Among the entries below, find the line with "Choose Commercial", then quote it and each following line up to and including the line with "Maintenance in Dubai", and nothing else.
○ ○ ○ ○ ○ ○ ○
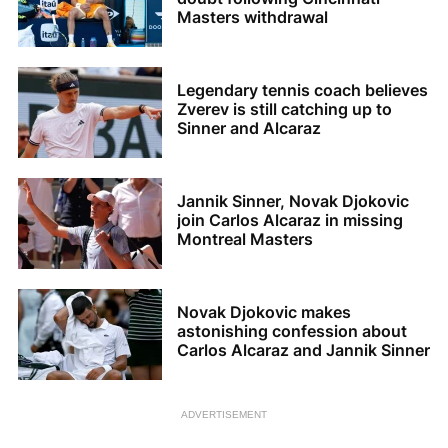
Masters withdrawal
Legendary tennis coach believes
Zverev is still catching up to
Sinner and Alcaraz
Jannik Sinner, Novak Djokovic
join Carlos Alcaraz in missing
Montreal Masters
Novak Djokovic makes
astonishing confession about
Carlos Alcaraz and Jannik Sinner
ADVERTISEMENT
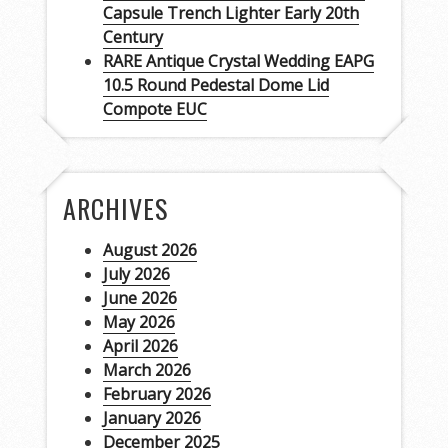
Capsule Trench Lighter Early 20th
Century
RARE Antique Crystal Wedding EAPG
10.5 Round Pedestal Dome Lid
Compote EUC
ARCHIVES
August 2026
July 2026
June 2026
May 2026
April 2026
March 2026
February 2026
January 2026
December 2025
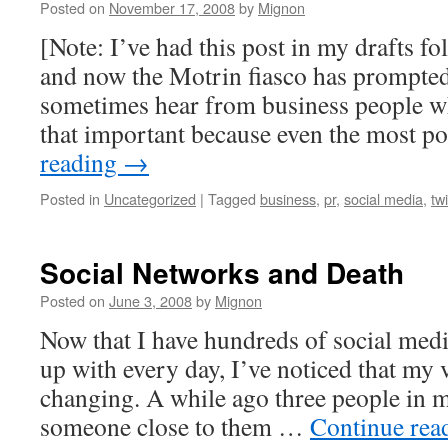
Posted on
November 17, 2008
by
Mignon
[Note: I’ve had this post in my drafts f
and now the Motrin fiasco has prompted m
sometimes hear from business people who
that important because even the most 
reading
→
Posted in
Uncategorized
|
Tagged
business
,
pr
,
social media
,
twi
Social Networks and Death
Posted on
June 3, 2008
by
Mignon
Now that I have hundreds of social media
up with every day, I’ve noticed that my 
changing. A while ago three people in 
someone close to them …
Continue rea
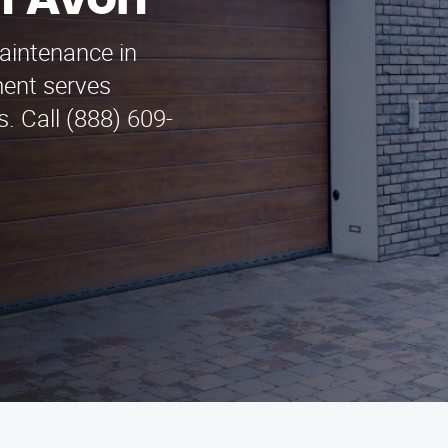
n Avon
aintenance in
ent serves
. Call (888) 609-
○ ○ ○ ○ ○ ○ ○
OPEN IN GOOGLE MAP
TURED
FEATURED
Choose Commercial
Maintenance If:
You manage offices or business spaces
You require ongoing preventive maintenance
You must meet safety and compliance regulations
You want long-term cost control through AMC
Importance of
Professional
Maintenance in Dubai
○ ○ ○ ○ ○ ○ ○
OUTPUT FOR THIS TASK ▸
Choose Commercial
Maintenance If:
You manage offices or business spaces
You require ongoing preventive maintenance
You must meet safety and compliance regulations
You want long-term cost control through AMC
Importance of
Professional
Maintenance in Dubai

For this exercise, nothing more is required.